The IMIS network is widely used in many applications ranging from natural hazards to ecology. However, widespread and systematic use of data measured by IMIS stations is hindered by the many measurement anomalies and sensor outliers. In CLIMIS4AVAL we aimed to perform application-agnostic anomaly and outlier detection, data imputation and downscaling and produce a maintenance model predicting whether a given measurement sensor is working as expected or not. In particular, the project focused on the measurements of snow depth, wind speed and direction, air temperature, and precipitation, and it was validated by use of this data in routine application within WSL.

Proposed Approach / Solution

The SDSC worked with WSL and SLF to develop statistical and machine learning methods for anomaly detection in time series, outlier detection, and imputation for given IMIS parameters. We worked on both traditional statistical methods and advanced deep learning forecasting methods.  

As an example, we developed a machine learning tool to support parsing and exploitation of snow height measurements from Automated Weather Stations (AWS) in the IMIS network. Some stations rely on an ultrasonic or laser sensor to measure the height above the soil of material accumulating under the station. In winter season, in standard conditions, this is clearly related to snow height, while in summertime to vegetation growth. However, crucial measurements of snow height occur in spring and autumn, where due to ambiguous and quickly-changing environmental conditions it is very hard to assign the measurements to either snow or other factors using only, for instance, temperature thresholds. To this end, we trained a deep learning classifier taking as input multivariate environmental parameters to predict whether the station observes snow or not.
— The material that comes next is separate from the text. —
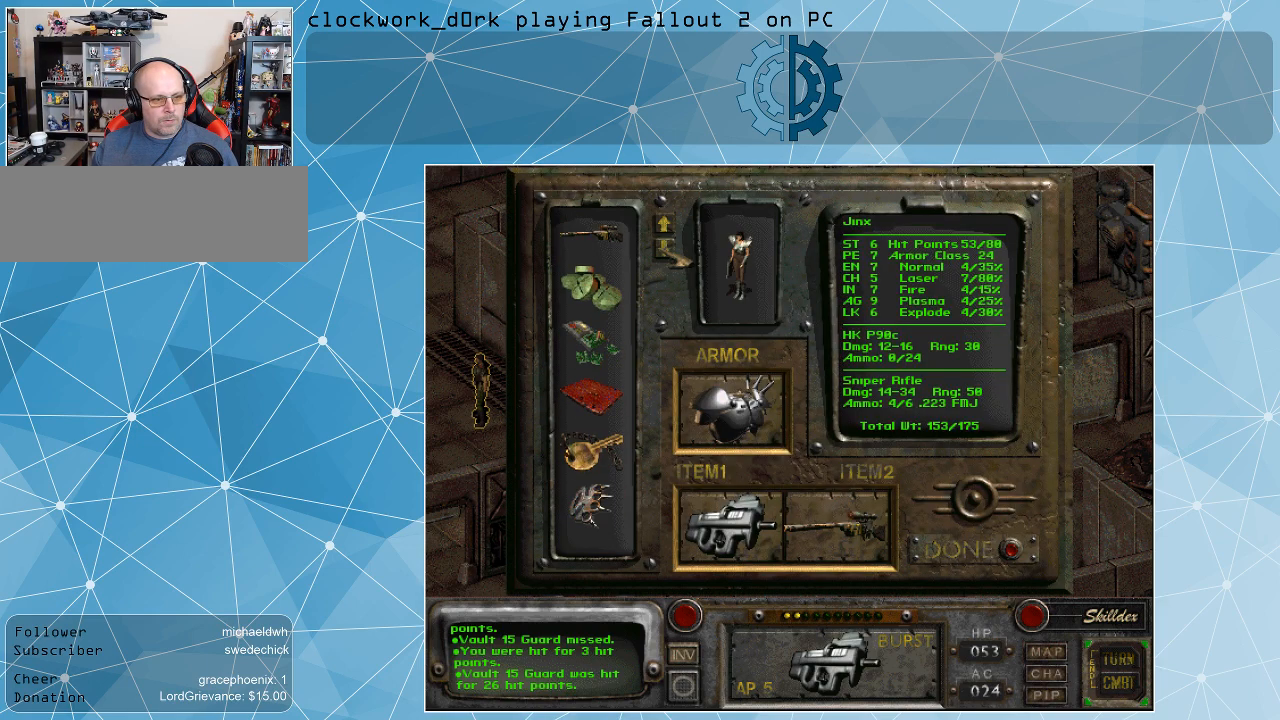
{"keys": [], "mouse": [], "events": [[133, "mouse_left", "down"], [233, "mouse_left", "up"], [333, "mouse_left", "down"], [400, "mouse_left", "up"]]}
It is currently used internally at SLF to flag measurements that are likely related to snow and can therefore be used in downstream tasks. Figure 1 summarizes the pipeline; more details can be found in  the work of Svoboda et al. (2024).

Impact

Numerical avalanche prediction and other models used at SLF will be more accurate with the cleaned data. The cleaned data will also be made openly available in the data portal of SLF, and will therefore benefit the numerous downstream users of the data, ranging from hydrological modelers, avalanche forecasters, and alpine ecologists.